[Task instructions] The required result is an exact copy of the material from the line with "реанімаційного відділення лікарні, де" through its final line, both ends included.

[Excerpted data]
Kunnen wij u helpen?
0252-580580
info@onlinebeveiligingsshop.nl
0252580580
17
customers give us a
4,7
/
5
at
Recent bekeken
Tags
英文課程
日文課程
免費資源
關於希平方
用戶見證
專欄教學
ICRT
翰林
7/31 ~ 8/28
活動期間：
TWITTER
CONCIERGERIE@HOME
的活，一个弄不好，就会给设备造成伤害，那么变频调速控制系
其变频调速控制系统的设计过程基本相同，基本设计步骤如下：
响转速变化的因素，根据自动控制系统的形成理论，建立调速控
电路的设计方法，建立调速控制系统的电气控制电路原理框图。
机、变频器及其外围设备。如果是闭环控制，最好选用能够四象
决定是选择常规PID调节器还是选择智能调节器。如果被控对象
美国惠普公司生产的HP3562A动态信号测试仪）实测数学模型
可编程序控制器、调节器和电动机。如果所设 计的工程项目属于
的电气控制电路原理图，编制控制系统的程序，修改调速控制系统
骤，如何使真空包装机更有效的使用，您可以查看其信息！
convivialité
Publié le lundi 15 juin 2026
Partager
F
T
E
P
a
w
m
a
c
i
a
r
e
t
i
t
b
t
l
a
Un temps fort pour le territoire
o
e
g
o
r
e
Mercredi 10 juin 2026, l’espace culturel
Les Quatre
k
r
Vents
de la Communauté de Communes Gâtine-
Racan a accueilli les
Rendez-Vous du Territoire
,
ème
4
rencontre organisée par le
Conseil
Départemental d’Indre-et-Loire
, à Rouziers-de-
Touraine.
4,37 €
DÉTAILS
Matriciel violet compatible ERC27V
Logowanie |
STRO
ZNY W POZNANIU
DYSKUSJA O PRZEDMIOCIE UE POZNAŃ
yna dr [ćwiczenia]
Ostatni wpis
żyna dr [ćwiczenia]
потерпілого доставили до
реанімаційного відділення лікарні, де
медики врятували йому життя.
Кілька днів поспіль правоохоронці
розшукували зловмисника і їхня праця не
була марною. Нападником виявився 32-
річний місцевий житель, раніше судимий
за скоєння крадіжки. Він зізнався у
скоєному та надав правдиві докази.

[Answer to this problem]
реанімаційного відділення лікарні, де
медики врятували йому життя.
Кілька днів поспіль правоохоронці
розшукували зловмисника і їхня праця не
була марною. Нападником виявився 32-
річний місцевий житель, раніше судимий
за скоєння крадіжки. Він зізнався у
скоєному та надав правдиві докази.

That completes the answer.